An interesting problem. Is this from the course or from somewhere else?
Basically, as I see it, at any one time there is at most one passenger whose seat is already taken. The question is whether or not that passenger solves the problem by:
- Being the next to board the plane
- Happening to choose the seat of someone who is already on the plane
If we don't have both of these things happening then we return to where we started, i.e. with one passenger still to board whose seat is already taken. We can view the process as having two end-stages, i.e. the first and last passengers to board, and several intermediate stages, where the next passenger to board could solve the problem and allow the remaining passengers to board in their correct seats. We want the probability that none of the intermediate stages succeeds.
We can get this by examining an individual intermediate stage, assuming that there is still a passenger whose seat is already taken and that \(r\) passengers have already boarded and there are \(n-r\) still to board.
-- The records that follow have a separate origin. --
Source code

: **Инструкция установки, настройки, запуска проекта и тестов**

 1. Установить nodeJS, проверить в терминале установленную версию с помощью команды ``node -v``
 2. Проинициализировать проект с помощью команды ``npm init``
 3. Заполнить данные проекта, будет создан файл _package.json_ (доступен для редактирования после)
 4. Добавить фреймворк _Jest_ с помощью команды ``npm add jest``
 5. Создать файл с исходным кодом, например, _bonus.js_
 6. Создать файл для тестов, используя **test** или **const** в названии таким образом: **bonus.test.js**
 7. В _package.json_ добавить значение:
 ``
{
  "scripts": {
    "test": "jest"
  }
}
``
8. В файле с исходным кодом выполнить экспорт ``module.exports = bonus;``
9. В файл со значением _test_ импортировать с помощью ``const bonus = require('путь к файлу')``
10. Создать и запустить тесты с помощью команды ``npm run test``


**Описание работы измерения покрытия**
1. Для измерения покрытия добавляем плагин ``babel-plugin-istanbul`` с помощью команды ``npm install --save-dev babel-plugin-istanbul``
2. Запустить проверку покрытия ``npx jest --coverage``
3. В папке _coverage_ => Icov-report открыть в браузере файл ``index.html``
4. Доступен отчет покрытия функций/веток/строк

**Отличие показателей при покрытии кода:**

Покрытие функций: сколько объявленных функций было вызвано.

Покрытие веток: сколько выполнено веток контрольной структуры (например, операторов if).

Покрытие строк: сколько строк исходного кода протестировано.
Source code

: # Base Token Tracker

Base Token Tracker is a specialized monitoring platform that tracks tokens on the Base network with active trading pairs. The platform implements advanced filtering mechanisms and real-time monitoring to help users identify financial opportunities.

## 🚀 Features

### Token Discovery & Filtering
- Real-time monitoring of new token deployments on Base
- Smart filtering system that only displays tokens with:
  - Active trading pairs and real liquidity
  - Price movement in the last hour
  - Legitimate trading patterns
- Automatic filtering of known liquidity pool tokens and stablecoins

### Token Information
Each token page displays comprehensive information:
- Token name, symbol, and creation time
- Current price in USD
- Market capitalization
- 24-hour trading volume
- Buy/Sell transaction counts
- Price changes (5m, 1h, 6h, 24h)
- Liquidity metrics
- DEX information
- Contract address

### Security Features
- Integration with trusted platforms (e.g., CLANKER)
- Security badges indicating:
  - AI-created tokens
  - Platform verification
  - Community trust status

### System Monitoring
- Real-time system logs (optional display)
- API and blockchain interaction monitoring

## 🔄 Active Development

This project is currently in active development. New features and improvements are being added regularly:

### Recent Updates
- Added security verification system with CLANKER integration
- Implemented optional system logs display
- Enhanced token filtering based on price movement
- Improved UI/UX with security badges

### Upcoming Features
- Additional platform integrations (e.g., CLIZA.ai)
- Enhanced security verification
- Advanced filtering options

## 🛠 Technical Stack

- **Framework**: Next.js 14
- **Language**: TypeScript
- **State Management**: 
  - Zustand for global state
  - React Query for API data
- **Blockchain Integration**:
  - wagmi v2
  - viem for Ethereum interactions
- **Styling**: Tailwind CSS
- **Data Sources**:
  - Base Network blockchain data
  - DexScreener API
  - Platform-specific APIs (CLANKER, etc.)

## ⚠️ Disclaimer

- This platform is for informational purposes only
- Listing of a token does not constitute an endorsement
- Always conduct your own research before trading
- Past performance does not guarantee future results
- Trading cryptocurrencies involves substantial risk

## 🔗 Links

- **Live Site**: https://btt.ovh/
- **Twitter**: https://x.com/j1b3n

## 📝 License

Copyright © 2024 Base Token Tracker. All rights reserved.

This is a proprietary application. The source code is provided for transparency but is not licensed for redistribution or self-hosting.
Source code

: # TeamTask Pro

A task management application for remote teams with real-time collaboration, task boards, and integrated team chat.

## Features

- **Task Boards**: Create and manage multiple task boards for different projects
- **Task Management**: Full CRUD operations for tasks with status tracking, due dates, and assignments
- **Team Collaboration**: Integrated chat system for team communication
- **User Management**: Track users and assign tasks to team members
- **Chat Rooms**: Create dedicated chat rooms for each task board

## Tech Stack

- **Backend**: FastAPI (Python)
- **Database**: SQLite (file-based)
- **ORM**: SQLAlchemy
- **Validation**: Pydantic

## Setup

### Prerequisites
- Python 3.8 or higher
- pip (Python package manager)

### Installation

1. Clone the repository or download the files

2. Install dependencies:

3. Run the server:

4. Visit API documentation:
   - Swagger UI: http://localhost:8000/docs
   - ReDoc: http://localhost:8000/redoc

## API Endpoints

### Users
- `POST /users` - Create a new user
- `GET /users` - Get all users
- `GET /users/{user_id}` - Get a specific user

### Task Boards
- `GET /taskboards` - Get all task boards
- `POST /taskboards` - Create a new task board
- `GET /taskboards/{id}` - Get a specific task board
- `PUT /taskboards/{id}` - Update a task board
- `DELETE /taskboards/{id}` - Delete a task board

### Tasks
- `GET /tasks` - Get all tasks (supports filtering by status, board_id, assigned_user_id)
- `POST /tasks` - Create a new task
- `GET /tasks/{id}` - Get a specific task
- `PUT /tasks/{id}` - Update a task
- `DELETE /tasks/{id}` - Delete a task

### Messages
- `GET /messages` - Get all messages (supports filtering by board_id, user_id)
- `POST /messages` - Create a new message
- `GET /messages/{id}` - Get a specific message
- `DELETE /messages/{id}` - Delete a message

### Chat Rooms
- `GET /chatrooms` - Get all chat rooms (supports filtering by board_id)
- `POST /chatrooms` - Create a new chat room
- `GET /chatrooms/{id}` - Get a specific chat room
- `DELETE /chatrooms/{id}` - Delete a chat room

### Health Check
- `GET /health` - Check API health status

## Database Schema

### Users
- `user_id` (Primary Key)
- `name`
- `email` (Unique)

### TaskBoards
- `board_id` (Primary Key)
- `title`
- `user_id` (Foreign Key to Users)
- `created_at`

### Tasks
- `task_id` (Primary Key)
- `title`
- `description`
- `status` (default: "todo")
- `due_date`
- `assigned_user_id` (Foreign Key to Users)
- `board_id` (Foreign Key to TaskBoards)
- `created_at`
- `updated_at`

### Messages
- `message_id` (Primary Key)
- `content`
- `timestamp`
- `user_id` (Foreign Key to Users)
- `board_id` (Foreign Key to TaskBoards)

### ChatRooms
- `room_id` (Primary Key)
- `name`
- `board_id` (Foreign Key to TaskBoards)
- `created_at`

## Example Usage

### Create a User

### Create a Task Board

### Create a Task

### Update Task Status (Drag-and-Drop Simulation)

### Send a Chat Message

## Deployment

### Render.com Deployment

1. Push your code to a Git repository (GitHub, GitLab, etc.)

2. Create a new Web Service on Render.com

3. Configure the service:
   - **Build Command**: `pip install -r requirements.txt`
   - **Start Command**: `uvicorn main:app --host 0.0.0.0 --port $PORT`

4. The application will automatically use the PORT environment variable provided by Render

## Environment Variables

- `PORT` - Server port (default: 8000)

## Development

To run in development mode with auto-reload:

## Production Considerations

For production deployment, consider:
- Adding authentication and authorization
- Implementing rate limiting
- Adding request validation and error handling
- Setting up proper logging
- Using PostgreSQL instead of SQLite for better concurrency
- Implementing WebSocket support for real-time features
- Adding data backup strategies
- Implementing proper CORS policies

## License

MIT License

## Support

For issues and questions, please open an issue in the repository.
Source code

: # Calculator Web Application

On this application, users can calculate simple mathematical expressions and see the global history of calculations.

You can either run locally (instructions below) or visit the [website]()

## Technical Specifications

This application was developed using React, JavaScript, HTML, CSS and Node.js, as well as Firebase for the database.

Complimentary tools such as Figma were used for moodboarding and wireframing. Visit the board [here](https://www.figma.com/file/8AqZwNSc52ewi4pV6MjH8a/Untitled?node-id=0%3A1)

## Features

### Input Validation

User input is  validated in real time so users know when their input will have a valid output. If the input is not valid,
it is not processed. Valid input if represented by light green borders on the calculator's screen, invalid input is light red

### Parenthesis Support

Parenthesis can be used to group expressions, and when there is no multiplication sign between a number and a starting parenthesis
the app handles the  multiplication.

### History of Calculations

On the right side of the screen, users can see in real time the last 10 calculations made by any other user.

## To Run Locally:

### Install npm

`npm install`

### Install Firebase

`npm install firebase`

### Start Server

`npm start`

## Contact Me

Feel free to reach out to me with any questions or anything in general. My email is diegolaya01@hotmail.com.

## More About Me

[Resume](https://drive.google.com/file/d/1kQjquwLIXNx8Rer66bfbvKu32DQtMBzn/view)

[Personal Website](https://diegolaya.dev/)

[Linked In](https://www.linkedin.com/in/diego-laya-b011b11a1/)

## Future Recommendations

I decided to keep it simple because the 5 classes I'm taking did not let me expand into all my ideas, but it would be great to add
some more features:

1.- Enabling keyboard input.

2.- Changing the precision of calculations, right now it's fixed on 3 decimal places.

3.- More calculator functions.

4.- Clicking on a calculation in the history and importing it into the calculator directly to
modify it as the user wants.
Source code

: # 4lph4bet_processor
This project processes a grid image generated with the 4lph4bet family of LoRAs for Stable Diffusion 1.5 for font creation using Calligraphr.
The probability of the passenger whose seat is already taken being the next to board the plane is \(\frac{1}{n-r}\) and, given that this passenger boards, the probability that he solves the problem by randomly choosing the seat of someone who is already on the plane is \(\frac{1}{n-r}\), since there is only one such seat out of the \(n-r\) remaining. So the probability of the problem being solved at this stage is \(\frac{1}{(n-r)^2}\) and the probability of it not being solved is \[1-\frac{1}{(n-r)^2}=\frac{(n-r+1)(n-r-1)}{(n-r)^2}\].
Now we want the probability that the problem is not solved at any of the \(n-2\) intermediate stages:
\[\prod_{r=1}^{n-2}\frac{(n-r+1)(n-r-1)}{(n-r)^2}=\frac{n}{2(n-1)}\]
This gives the probability that the last passenger finds his seat already taken. So the probability that the last passenger finds his seat free is:
\[1-\frac{n}{2(n-1)}=\frac{n-2}{2(n-1)}\]
I've a hunch that this conclusion could have been arrived at rather more simply and I'd be interested to hear from anyone who can demonstrate how.